- REQUIREMENT -
The line with "left back paw: (155, 221)", the line with "right knee: (369, 187)", and all lines between them in the material below: return these exactly, and no others.

- RECORDED DATA -
◆ ◆ ◆ ◆ ◆ ◆ ◆
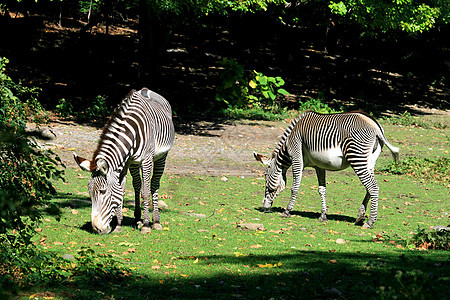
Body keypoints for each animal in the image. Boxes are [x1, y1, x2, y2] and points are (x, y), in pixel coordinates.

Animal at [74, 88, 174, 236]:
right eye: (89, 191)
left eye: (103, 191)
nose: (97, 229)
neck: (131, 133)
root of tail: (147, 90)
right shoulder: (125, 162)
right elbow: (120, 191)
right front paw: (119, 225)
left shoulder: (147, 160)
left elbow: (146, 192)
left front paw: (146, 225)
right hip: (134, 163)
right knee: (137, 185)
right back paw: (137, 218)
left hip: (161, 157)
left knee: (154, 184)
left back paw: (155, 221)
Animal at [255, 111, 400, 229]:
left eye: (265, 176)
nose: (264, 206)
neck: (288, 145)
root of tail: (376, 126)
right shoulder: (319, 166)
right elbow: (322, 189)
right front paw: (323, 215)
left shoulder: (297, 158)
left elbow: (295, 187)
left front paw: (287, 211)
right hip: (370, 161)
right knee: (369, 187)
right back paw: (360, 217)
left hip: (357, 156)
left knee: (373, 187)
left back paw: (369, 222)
◆ ◆ ◆ ◆ ◆ ◆ ◆
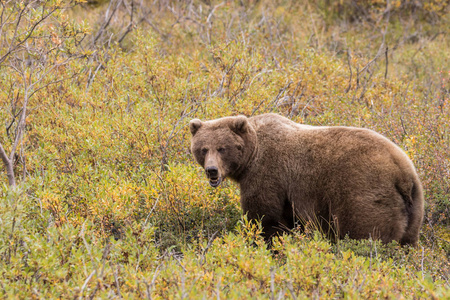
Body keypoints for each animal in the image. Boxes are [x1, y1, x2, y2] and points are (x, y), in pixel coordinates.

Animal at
◆ ◆ ◆ ◆ ◆ ◆ ◆
- OUTPUT FOR THIS TASK -
left back paw: (155, 221)
Animal at [255, 111, 400, 229]:
left eye: (265, 176)
nose: (264, 206)
neck: (288, 145)
root of tail: (376, 126)
right shoulder: (319, 166)
right elbow: (322, 189)
right front paw: (323, 215)
left shoulder: (297, 158)
left elbow: (295, 187)
left front paw: (287, 211)
right hip: (370, 161)
right knee: (369, 187)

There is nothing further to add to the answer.